[Exercise goal] Go through the entries below from the first line and output each one exactly, up to and including the line with "(93.9) | 25 (6.1) |".

--- Input Enclosed Below ---

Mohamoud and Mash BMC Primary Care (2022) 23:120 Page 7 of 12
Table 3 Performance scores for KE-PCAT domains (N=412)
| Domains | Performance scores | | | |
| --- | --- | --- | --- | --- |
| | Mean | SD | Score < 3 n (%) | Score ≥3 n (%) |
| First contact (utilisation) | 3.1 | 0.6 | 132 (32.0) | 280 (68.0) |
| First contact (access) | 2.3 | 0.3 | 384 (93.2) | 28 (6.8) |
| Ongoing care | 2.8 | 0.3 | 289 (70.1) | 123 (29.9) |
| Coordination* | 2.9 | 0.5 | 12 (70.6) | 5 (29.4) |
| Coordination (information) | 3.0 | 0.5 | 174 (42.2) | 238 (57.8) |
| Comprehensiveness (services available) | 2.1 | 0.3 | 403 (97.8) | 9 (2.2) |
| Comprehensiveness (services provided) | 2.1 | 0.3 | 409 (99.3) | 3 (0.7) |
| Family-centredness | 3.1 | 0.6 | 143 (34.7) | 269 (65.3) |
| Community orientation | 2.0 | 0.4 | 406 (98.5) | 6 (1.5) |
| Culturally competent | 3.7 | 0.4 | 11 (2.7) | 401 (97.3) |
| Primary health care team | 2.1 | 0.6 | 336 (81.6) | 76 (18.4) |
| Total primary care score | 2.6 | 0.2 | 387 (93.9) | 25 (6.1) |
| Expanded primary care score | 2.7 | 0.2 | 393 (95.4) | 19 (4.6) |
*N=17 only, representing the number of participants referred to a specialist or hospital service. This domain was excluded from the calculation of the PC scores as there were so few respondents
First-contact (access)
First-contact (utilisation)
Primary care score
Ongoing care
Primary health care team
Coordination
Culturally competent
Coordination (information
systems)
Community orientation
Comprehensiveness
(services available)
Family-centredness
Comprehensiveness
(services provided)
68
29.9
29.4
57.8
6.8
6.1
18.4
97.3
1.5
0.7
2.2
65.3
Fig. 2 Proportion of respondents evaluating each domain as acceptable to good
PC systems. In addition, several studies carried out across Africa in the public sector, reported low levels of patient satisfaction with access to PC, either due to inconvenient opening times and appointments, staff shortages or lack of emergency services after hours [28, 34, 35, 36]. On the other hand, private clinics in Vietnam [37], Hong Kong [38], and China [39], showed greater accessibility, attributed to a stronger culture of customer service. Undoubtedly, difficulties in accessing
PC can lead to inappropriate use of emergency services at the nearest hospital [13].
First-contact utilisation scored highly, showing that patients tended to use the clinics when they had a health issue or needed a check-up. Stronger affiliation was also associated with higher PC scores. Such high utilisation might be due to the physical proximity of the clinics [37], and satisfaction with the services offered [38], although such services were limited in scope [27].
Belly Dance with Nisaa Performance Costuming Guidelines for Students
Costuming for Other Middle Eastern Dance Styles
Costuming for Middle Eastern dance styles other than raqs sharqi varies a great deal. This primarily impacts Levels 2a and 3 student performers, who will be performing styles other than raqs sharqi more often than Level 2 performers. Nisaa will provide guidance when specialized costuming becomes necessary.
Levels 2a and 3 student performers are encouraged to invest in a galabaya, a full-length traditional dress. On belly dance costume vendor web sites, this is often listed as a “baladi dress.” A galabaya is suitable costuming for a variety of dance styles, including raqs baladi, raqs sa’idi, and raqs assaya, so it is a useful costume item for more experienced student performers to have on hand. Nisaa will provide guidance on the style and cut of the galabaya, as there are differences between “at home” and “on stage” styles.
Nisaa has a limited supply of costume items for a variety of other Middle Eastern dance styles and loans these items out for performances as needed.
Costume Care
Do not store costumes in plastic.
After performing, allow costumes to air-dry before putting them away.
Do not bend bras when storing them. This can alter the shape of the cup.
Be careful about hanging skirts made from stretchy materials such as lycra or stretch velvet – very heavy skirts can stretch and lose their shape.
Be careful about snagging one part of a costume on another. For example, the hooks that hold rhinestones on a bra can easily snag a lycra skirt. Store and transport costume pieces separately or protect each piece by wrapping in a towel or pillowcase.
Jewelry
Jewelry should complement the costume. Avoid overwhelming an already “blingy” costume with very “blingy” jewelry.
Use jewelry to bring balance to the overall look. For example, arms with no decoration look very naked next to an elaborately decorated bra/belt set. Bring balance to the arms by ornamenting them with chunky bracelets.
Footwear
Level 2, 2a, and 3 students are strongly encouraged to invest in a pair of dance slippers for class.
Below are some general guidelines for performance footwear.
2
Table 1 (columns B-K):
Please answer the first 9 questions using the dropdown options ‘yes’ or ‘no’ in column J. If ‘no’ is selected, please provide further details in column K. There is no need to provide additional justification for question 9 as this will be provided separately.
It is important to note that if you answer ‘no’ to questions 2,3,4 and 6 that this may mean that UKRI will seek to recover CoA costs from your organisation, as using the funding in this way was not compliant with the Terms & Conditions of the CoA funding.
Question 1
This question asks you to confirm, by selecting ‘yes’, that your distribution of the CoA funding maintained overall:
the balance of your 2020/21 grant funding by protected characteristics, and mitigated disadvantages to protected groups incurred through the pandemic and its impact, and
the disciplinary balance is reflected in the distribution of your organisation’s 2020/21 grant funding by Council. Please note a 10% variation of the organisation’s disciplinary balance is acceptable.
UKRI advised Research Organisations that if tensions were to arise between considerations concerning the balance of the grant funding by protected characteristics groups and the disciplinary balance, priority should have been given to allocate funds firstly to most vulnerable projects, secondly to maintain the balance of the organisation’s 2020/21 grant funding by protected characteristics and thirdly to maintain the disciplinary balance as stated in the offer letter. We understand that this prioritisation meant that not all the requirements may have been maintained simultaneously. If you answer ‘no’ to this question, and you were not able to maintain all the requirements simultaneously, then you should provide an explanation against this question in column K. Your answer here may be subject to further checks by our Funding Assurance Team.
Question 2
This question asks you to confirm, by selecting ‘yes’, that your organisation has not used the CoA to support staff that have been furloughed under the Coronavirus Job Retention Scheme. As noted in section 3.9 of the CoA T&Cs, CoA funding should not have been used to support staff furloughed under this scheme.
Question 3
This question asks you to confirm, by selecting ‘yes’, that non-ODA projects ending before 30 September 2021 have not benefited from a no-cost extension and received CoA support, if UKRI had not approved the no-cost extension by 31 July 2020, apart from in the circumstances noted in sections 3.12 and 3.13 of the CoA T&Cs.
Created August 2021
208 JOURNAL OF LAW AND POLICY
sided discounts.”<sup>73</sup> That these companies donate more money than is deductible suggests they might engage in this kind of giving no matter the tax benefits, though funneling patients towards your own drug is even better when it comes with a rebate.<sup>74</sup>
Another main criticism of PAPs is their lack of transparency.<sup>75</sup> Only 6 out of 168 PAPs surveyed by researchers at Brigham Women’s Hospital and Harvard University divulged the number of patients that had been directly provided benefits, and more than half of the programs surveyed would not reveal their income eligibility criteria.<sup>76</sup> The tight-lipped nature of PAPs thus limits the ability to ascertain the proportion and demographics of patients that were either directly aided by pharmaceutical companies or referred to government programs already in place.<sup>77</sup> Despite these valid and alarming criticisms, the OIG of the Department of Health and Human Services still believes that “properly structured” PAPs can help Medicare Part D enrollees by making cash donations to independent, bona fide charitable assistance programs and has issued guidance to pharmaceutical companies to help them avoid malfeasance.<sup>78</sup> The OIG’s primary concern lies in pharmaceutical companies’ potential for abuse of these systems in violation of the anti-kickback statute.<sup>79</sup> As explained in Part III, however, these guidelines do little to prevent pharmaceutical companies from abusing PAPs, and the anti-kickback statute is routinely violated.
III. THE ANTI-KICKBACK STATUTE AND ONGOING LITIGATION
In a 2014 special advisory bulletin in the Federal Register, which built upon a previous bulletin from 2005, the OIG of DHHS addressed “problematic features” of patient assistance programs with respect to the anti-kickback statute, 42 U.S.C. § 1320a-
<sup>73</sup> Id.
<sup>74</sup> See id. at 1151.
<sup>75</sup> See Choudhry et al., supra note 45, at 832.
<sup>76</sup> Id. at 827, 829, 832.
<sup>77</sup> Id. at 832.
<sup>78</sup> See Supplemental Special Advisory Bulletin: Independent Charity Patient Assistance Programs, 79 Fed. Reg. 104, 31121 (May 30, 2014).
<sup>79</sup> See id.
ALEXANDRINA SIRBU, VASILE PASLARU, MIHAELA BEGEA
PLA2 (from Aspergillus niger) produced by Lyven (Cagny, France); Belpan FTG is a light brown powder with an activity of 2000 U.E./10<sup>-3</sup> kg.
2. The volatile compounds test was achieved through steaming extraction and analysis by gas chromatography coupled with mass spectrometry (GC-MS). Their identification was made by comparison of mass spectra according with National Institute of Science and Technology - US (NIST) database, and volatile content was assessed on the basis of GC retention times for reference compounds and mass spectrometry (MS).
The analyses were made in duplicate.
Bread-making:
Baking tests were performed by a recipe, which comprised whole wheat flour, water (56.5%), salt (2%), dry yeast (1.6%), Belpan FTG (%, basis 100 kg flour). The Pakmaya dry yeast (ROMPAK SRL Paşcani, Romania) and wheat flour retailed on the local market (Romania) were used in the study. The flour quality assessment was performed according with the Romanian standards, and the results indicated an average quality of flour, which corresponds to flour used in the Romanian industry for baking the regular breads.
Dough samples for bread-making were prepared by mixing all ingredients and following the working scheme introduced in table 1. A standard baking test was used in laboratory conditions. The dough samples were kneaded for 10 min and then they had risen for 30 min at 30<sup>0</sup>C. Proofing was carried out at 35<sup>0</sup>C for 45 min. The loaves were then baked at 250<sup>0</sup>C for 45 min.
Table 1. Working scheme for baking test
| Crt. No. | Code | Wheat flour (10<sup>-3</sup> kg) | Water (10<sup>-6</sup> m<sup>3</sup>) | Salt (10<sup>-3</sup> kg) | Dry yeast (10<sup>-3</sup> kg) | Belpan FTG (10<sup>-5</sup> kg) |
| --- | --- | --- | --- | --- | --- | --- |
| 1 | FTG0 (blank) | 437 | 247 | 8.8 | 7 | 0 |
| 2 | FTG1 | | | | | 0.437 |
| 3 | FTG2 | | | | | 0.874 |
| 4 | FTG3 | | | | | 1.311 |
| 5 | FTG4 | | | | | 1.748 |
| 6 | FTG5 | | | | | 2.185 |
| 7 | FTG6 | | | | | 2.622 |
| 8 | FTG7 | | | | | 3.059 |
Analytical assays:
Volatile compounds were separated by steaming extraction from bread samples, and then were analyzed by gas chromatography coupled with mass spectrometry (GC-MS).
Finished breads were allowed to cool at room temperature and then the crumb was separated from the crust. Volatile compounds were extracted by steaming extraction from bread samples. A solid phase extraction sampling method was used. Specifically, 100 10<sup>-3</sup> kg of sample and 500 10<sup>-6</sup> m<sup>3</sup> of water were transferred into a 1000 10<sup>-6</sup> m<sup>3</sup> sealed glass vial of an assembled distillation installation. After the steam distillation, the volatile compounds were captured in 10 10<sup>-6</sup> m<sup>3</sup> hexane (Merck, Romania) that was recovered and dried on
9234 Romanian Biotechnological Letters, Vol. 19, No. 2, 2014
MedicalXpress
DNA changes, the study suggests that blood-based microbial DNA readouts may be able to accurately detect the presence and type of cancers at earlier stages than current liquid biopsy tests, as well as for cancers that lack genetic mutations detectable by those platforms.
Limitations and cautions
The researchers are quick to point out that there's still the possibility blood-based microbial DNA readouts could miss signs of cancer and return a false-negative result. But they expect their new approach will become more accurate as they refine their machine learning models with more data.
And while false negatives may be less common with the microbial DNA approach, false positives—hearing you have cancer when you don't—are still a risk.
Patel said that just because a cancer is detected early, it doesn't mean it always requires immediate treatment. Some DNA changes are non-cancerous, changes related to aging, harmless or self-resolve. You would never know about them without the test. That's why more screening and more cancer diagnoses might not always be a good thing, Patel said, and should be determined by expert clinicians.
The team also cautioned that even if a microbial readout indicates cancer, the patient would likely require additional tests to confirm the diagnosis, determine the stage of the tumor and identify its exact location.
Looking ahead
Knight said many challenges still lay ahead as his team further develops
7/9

--- End of Enclosed Input ---

[Exercise solution]
Mohamoud and Mash BMC Primary Care (2022) 23:120 Page 7 of 12
Table 3 Performance scores for KE-PCAT domains (N=412)
| Domains | Performance scores | | | |
| --- | --- | --- | --- | --- |
| | Mean | SD | Score < 3 n (%) | Score ≥3 n (%) |
| First contact (utilisation) | 3.1 | 0.6 | 132 (32.0) | 280 (68.0) |
| First contact (access) | 2.3 | 0.3 | 384 (93.2) | 28 (6.8) |
| Ongoing care | 2.8 | 0.3 | 289 (70.1) | 123 (29.9) |
| Coordination* | 2.9 | 0.5 | 12 (70.6) | 5 (29.4) |
| Coordination (information) | 3.0 | 0.5 | 174 (42.2) | 238 (57.8) |
| Comprehensiveness (services available) | 2.1 | 0.3 | 403 (97.8) | 9 (2.2) |
| Comprehensiveness (services provided) | 2.1 | 0.3 | 409 (99.3) | 3 (0.7) |
| Family-centredness | 3.1 | 0.6 | 143 (34.7) | 269 (65.3) |
| Community orientation | 2.0 | 0.4 | 406 (98.5) | 6 (1.5) |
| Culturally competent | 3.7 | 0.4 | 11 (2.7) | 401 (97.3) |
| Primary health care team | 2.1 | 0.6 | 336 (81.6) | 76 (18.4) |
| Total primary care score | 2.6 | 0.2 | 387 (93.9) | 25 (6.1) |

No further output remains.